File locks and coordination

Cross-machine mutual exclusion for agent fleets: flock that works between machines, claim-by-rename for work queues, and when you don't need a lock at all.

This page is for when two machines must not do the same thing at the same time: exactly one agent may claim a work item, exactly one process may rebuild an index, a cleanup job must not run twice. The tools are file locks and atomic renames, both of which work across machines.

If your writers each write their own files and nothing contends for a shared resource, skip this page; that design needs no coordination at all (see Concurrent writes).

Locks work across machines

flock and fcntl byte-range locks behave between machines the way they behave between two processes on one machine: a lock held on machine A blocks machine B until it's released. This is on by default; nothing to configure.

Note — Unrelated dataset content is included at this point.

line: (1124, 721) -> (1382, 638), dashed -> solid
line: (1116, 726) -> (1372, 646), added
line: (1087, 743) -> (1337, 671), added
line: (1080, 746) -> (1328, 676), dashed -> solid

# On machine A: hold the lock for 60 seconds.
flock /mnt/work/jobs.lock -c "sleep 60"
# On machine B, meanwhile:
flock --nonblock /mnt/work/jobs.lock -c "process-jobs"
# Exits immediately: the lock is held elsewhere.

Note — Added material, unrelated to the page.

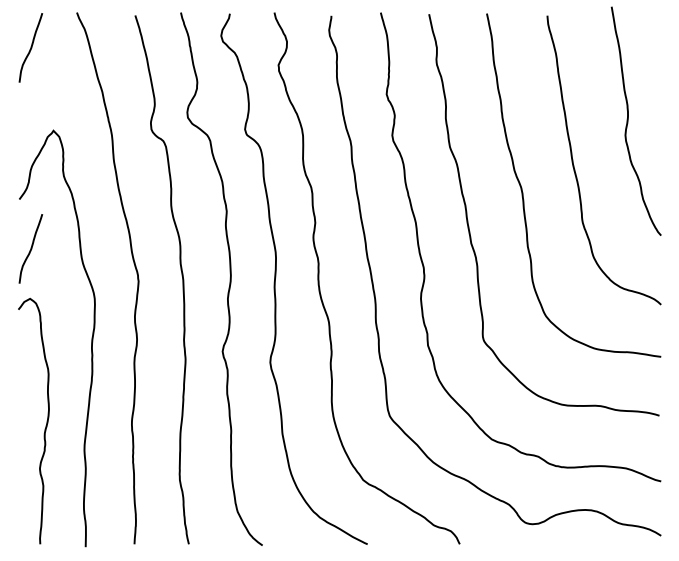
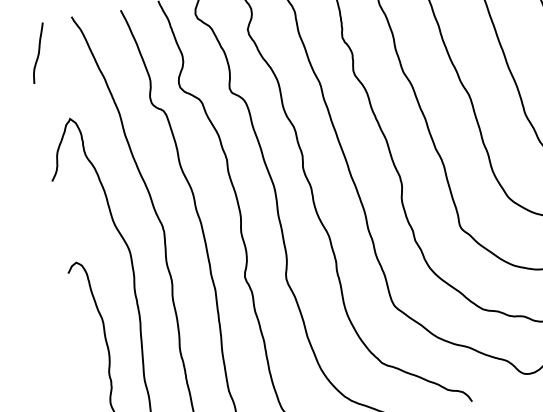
curve: (30, 248) -> (68, 220), removed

Standard pidfile-style tooling works unchanged.

What a network lock can and can't promise

The lock is held through the workspace, not inside one machine's kernel. If the holder disappears without releasing it (crash, kill, network cut), the lock is reclaimed when that machine's mount session is cleaned up, not instantly. Two consequences:

  • Keep critical sections short.
  • Don't build on "the holder can never lose the lock". If stale holders must be fenced out on a timeout you control, use a lock service you operate (Redis SETNX with a TTL, a Postgres advisory lock) instead of a file lock.

Coordination without locks

Most agent workflows can make contention impossible instead of managing it:

  • One file per writer. Each writer claims its own path, e.g. outputs/agent-7/result.json. Nothing collides, nothing coordinates.

  • Claim by rename. To hand work items to exactly one worker each, let workers claim by moving the item into their own directory:

    mv /mnt/work/queue/item-42 /mnt/work/claimed/worker-3/item-42

    Rename is atomic across machines: when two workers grab the same item, one mv succeeds and the other fails with "no such file" and moves on to the next item. No lock is held while the work runs, so a crashed worker never blocks the queue (its claimed-but-unfinished items are visible under claimed/ for a janitor to requeue).

  • Publish by rename. Write results to a hidden path and mv into place as the last step; readers see complete results or nothing. The multi-file variant is in Concurrent writes.